TASK:
Gather each line of the material below that contains the string "Informacja".

Recorded data:

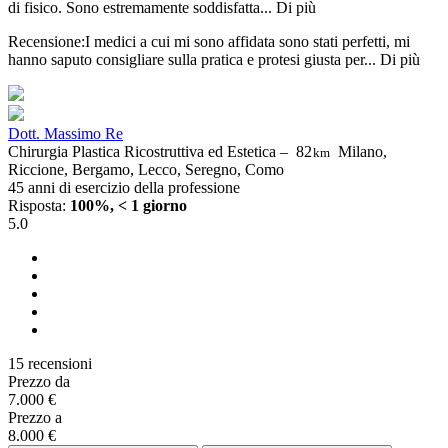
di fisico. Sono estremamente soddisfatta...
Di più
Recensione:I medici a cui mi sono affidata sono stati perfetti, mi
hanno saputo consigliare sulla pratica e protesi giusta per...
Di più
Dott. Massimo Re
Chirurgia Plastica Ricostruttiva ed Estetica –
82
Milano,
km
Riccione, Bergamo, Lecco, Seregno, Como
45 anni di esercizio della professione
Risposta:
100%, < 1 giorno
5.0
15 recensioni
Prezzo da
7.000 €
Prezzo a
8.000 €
==
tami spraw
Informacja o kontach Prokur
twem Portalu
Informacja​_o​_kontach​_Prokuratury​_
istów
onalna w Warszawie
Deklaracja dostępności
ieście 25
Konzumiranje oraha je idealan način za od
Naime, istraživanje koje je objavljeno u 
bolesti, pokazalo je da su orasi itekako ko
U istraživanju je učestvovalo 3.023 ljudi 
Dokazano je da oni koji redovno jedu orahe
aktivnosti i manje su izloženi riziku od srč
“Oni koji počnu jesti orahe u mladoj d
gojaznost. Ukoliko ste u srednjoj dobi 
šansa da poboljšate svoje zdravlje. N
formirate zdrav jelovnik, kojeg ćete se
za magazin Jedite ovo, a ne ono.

WRITTEN ANSWER:
Informacja o kontach Prokur
Informacja​_o​_kontach​_Prokuratury​_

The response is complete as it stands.